U.N. Command, North Korea in Talks about Detained U.S. Soldier Travis King

AP Photo/Morry Gash
A portrait of American soldier Travis King is displayed as his grandfather, Carl Gates, talks about his grandson Wednesday, July 19, 2023, in Kenosha, Wis. Pvt. King bolted into North Korea while on a tour of the Demilitarized Zone on Tuesday, July 18, a day after he was supposed to travel to a base in the U.S.

Conversations have started with North Korea’s military about Travis King, a U.S. soldier who was detained after he intentionally crossed from South Korea, Lt. Gen. Andrew Harrison, a British deputy commander of the U.S.-led multinational command that oversees the Korean War truce, said at a news conference Monday.

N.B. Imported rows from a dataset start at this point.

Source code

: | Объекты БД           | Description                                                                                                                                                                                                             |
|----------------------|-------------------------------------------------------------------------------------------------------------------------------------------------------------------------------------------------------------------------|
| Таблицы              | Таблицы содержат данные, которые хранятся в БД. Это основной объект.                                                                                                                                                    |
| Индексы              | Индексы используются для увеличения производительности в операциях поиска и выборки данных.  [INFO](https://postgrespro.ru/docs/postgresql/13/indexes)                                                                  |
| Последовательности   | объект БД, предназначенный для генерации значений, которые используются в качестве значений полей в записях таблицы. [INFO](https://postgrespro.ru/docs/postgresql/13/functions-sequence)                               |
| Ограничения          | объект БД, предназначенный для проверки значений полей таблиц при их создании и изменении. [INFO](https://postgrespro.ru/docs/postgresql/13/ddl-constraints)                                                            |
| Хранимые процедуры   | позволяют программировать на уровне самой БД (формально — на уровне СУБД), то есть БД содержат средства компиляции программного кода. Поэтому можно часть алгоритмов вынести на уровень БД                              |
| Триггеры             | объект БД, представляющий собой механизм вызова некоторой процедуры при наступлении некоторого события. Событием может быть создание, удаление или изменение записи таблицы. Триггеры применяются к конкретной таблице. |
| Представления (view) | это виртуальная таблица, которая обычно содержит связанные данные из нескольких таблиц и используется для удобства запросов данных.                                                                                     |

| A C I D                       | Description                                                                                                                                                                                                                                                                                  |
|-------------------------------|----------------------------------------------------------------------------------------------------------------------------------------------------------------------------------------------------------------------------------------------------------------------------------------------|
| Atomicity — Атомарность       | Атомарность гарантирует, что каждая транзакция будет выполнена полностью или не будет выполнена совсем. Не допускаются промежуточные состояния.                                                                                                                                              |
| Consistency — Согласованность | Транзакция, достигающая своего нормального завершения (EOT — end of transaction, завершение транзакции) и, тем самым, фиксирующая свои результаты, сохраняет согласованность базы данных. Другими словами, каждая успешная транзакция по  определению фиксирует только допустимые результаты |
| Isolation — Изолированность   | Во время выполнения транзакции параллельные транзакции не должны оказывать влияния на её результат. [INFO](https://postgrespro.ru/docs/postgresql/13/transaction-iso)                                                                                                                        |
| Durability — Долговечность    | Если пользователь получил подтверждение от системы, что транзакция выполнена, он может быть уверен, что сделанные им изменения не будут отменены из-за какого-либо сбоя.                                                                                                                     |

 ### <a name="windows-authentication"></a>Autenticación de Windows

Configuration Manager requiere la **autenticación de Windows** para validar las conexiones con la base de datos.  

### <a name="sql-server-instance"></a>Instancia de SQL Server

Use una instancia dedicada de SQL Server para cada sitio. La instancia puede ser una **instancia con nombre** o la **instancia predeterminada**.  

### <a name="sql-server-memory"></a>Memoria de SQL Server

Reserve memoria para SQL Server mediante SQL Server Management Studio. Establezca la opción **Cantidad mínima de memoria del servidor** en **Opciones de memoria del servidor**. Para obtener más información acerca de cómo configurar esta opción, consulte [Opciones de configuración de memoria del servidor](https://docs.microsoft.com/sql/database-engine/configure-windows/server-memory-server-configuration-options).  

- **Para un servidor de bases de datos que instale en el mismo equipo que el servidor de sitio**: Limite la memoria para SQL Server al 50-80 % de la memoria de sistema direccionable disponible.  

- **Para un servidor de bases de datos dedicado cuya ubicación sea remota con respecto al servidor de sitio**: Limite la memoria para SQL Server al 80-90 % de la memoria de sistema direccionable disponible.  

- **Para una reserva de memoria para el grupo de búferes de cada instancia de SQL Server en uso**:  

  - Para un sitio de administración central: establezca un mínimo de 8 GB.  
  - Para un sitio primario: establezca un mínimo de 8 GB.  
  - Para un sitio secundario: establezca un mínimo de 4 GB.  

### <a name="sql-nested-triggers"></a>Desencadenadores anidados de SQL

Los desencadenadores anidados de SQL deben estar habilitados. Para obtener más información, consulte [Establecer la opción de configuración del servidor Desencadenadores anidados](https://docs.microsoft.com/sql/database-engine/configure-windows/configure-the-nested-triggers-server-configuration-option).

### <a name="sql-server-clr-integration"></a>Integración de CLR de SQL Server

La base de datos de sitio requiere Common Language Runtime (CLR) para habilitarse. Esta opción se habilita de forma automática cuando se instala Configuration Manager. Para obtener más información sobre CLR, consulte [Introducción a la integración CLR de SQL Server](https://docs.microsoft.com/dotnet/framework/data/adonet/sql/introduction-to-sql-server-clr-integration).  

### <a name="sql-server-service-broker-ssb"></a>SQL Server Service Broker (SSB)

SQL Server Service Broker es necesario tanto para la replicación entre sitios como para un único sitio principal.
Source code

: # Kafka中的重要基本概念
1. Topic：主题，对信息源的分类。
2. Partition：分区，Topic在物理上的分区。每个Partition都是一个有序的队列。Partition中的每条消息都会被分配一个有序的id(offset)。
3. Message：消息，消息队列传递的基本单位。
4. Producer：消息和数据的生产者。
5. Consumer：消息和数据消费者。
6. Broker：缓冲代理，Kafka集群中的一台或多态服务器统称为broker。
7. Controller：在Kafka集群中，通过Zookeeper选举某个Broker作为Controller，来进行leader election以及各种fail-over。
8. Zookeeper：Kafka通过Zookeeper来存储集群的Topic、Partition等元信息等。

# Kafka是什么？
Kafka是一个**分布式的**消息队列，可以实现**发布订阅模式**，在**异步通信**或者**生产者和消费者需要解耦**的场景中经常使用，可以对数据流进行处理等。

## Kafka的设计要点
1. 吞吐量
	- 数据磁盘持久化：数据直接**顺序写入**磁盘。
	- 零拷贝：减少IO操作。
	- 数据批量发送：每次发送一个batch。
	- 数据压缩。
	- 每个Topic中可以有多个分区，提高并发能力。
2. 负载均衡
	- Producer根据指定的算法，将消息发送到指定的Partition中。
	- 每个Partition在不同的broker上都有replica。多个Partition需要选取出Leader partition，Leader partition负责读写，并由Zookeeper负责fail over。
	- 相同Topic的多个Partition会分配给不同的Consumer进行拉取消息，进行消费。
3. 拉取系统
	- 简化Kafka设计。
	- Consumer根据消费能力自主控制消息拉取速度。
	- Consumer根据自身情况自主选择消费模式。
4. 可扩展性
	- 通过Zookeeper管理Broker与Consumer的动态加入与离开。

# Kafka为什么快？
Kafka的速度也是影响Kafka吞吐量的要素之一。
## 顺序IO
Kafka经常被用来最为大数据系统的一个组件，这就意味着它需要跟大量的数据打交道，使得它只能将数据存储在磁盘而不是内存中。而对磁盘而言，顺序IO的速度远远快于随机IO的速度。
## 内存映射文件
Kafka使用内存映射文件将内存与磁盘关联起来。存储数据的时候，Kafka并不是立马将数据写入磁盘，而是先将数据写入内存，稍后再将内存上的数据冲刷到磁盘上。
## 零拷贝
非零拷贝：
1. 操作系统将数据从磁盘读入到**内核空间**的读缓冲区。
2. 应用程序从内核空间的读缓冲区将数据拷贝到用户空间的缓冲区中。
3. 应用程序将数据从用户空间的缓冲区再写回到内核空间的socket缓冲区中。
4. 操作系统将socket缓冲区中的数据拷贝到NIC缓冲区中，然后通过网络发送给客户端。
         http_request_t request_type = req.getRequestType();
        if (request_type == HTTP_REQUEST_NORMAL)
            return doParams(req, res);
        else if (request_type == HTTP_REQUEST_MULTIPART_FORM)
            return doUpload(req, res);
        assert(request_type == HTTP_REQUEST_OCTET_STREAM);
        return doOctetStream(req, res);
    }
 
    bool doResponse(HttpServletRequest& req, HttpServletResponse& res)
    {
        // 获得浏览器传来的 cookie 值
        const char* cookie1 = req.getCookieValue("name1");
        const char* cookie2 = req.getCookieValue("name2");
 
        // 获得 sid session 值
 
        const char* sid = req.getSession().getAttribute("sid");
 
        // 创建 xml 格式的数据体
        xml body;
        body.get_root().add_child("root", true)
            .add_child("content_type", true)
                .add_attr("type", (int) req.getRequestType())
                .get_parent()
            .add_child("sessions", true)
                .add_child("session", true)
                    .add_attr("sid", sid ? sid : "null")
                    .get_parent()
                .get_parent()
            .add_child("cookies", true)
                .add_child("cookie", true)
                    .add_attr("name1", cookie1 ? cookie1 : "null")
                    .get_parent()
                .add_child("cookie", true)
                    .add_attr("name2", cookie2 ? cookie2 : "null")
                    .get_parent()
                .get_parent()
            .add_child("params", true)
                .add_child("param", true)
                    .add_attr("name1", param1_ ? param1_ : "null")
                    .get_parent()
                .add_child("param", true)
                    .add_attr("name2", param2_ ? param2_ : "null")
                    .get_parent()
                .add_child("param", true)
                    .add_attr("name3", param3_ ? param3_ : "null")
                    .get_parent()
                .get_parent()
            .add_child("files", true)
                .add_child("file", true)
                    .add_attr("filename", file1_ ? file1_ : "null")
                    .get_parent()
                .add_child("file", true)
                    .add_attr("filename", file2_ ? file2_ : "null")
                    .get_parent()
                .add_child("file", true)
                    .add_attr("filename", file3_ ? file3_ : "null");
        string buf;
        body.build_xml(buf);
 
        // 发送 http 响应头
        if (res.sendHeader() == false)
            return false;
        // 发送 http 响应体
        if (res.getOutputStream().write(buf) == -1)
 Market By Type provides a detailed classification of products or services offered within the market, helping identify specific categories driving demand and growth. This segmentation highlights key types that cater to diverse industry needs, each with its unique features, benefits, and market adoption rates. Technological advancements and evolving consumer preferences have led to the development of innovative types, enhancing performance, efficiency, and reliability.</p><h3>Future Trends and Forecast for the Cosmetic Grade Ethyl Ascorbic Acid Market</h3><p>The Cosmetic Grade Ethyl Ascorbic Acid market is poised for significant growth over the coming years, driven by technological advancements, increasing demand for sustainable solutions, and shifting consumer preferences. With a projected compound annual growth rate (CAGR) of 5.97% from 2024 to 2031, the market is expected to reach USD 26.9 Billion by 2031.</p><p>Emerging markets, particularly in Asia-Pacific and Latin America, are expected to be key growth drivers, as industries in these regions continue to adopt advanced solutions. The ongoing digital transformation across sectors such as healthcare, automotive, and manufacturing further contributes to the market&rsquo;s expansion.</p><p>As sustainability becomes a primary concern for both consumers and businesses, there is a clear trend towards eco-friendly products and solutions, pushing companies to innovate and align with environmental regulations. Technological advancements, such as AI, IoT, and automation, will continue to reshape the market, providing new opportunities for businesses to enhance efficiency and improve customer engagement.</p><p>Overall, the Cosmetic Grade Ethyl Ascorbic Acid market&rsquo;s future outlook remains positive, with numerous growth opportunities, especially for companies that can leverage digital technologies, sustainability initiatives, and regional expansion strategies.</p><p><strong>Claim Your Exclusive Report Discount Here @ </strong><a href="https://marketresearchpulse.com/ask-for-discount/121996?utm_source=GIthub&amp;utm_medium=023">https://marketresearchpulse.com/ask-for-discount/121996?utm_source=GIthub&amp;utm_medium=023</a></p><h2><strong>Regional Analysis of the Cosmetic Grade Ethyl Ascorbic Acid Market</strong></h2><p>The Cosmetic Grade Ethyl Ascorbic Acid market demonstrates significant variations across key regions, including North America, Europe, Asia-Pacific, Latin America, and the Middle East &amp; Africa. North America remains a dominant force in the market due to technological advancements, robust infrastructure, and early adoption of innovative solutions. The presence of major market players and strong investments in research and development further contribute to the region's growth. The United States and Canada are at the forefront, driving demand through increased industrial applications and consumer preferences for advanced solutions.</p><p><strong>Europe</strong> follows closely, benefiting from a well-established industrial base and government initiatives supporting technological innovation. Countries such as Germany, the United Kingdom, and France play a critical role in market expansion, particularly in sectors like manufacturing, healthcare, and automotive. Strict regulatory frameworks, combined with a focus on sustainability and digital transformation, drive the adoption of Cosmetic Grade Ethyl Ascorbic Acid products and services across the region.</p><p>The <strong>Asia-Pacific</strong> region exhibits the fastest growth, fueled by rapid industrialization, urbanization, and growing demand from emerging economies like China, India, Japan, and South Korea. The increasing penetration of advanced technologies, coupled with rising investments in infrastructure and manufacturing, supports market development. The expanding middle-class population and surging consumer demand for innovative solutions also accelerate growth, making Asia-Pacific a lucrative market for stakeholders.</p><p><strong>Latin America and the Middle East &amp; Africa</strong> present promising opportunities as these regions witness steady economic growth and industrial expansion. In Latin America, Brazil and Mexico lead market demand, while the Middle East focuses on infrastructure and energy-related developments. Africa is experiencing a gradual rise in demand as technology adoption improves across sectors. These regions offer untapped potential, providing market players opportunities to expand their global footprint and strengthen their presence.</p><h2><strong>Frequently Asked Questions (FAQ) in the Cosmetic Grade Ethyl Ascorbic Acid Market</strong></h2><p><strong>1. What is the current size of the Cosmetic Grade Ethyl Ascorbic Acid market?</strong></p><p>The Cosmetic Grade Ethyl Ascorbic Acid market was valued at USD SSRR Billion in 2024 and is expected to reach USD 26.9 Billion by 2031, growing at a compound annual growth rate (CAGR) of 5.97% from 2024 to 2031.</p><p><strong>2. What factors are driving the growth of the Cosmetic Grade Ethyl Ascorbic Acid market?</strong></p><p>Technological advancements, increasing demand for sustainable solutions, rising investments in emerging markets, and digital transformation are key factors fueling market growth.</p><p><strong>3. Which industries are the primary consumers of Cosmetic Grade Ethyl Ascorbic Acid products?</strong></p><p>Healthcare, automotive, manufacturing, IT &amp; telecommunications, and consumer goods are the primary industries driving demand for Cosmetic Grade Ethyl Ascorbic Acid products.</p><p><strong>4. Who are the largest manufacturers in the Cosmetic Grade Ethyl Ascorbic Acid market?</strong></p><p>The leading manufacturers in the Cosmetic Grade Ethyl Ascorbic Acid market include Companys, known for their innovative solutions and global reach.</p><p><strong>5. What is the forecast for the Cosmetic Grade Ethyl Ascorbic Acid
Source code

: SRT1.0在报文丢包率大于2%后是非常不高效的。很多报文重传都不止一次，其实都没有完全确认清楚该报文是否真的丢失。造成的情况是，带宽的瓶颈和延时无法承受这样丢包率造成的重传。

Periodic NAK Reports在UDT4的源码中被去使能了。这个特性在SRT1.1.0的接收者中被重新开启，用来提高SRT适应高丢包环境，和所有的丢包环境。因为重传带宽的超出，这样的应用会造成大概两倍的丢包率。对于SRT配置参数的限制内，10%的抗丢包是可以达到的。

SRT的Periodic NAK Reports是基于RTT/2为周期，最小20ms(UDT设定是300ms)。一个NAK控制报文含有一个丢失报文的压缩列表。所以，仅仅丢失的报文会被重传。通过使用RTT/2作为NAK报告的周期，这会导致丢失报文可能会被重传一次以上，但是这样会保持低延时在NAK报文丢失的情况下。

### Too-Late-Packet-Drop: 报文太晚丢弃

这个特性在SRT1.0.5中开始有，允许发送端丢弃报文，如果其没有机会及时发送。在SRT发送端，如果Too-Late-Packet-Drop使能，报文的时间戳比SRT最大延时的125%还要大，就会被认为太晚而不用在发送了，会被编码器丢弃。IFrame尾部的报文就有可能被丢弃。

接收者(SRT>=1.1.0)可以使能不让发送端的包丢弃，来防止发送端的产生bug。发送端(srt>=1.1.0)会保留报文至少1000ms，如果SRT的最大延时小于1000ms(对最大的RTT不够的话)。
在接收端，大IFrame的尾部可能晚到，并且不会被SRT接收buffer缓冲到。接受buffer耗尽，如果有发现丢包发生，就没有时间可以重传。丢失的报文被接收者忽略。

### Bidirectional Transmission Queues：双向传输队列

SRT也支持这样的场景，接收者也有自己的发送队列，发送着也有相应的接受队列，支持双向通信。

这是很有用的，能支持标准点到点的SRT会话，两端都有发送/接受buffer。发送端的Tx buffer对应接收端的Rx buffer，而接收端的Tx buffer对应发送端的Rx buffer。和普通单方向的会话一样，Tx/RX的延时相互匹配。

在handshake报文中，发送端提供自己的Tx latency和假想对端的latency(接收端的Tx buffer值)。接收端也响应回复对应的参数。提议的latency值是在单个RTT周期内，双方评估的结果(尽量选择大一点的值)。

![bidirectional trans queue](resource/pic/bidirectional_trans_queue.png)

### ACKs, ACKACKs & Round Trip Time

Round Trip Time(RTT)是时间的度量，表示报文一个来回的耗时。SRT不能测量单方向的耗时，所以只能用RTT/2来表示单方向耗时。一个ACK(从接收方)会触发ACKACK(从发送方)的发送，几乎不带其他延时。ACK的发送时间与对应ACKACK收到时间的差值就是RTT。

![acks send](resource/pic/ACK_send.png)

“The conversation has commenced” between the U.N. Command and the Korean People’s Army “through the mechanisms of the armistice agreement,” Harrison said in Seoul. The Korean War, fought from 1950 to 1953, ended in an armistice rather than a peace treaty, and both Koreas technically remain at war.

Harrison said King’s welfare is of paramount concern and declined to give details about the conversations with North Korea. citing their sensitivity. Harrison said he “remained optimistic” but added that “none of us know where this is going to end.”

King, 23, “willfully and without authorization” crossed the military demarcation line between the two Koreas on Tuesday, Defense Secretary Lloyd Austin told reporters at the Pentagon last week.

King, who served as a cavalry scout with the 1st Armored Division, was scheduled to return home to Texas after being punished for misconduct while serving in South Korea but never boarded his flight, a U.S. official told The Washington Post last week, speaking on the condition of anonymity because of the sensitivity of the matter.

While King is the first American known to be held in North Korea in almost five years, the state has a long history of detaining foreign nationals, charging them with myriad offenses and often using them as bargaining chips or for propaganda.

After almost a week without an update from Pyongyang, concerns about King’s safety are growing.

House Foreign Affairs Committee Chair Michael McCaul (R-Tex.) told ABC News on Sunday that he was worried about the “price” North Korea may demand for King’s return. McCaul said he doubted King was “defecting” but added that the soldier was probably “running from his problems” when he chose to sprint into North Korea. “That was the wrong place to go,” McCaul said.

“When they take an American, particularly a soldier, captive, they exact a price for that,” McCaul said of the North Korean government.

King’s family told the Associated Press that they were confused about his decision to dart across the border. “I don’t understand why he would do that, because it seemed like he was on his way back here to the United States,” King’s uncle Myron Gates said. “He was on his way home.”

King’s grandfather Carl Gates described him as “a nice, quiet guy” and called on the U.S. government to save his grandson.

Travel to North Korea for Americans is restricted under a 2017 State Department order imposed because of security concerns.